Congress was led down this path by the work of early education researchers such as James Coleman and Christopher Jencks, who had examined groups of children in poverty and concluded that it was not the failure of the schools that was operant, but rather the social and cultural matrix in which these children were raised. The largest federal education program that sought to remediate and compensate for the negative effects of poverty and "cultural deprivation" in disadvantaged families was Title I of the ESEA.
The degree to which Congress was genuinely convinced that this was the best strategy for intervening in education is not clear. The ESEA came along at a time when the issue of states' rights was a major stumbling block to federal involvement in education. Many politicians who believed in states' rights and the reserved powers of the states to control their schools were still reeling from the impact of Brown v. Board of Education (1954) and federal pressures to desegregate.

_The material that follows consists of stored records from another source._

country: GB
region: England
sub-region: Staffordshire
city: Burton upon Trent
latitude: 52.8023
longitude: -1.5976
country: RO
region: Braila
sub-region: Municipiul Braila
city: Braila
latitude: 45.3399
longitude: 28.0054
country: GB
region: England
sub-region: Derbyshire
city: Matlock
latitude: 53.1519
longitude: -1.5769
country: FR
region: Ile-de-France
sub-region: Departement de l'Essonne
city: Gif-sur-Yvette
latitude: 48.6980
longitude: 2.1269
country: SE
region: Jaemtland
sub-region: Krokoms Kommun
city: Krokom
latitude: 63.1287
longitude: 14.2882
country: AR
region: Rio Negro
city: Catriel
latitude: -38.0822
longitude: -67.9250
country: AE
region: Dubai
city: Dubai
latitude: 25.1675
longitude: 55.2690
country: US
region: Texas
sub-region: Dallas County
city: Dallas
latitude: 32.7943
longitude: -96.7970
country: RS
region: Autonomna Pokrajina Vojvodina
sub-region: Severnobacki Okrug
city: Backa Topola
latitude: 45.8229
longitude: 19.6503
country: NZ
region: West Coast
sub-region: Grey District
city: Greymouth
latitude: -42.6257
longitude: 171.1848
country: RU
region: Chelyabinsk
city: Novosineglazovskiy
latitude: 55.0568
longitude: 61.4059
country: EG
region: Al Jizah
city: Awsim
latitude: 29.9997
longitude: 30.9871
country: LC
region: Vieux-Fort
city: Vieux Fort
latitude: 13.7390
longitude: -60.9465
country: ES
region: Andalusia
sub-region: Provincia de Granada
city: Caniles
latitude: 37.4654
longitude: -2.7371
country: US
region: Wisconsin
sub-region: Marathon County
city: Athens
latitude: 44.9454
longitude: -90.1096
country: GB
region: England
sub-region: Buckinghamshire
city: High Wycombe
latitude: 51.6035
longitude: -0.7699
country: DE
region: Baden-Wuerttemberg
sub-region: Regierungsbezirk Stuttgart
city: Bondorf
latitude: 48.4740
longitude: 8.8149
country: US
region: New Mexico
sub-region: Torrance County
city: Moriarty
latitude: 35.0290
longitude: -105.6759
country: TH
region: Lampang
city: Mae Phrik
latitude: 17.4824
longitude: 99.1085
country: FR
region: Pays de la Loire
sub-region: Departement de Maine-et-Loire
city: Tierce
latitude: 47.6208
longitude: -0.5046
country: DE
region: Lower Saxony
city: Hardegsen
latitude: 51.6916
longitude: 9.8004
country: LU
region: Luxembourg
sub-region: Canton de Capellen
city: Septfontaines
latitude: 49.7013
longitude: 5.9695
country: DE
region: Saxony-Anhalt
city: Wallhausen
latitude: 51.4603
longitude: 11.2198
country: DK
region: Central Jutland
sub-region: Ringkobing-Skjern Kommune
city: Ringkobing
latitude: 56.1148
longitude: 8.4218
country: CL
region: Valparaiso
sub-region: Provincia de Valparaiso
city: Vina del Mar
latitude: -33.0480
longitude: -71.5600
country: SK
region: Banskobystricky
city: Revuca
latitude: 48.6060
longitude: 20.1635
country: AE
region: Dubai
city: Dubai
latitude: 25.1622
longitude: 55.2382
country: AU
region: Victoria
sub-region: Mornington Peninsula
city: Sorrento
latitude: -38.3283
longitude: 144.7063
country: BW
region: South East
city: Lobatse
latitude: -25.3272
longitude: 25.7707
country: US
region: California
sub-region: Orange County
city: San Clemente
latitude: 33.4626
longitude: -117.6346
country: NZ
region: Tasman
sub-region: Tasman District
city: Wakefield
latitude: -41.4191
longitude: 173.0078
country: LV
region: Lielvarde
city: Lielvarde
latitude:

Title I of the ESEA was, in addition to a wonderful investment in children and youth, an effective way to soothe the bruises of states' rights supporters by providing unprecedented amounts of new funding to public education. It is perhaps coincidental that southern states, because of high levels of poverty, were entitled to substantial amounts of federal money. Politicians from the southern states were the most vociferous defenders of states' rights in education and keeping the federal government out of the public schools.
But financial support was sorely needed in that region. It is not known what incentives and inducements, if any, may have been offered to secure the support of key congressional delegations to ensure passage of the ESEA in 1965 and the additions, amendments, and modifications that came later.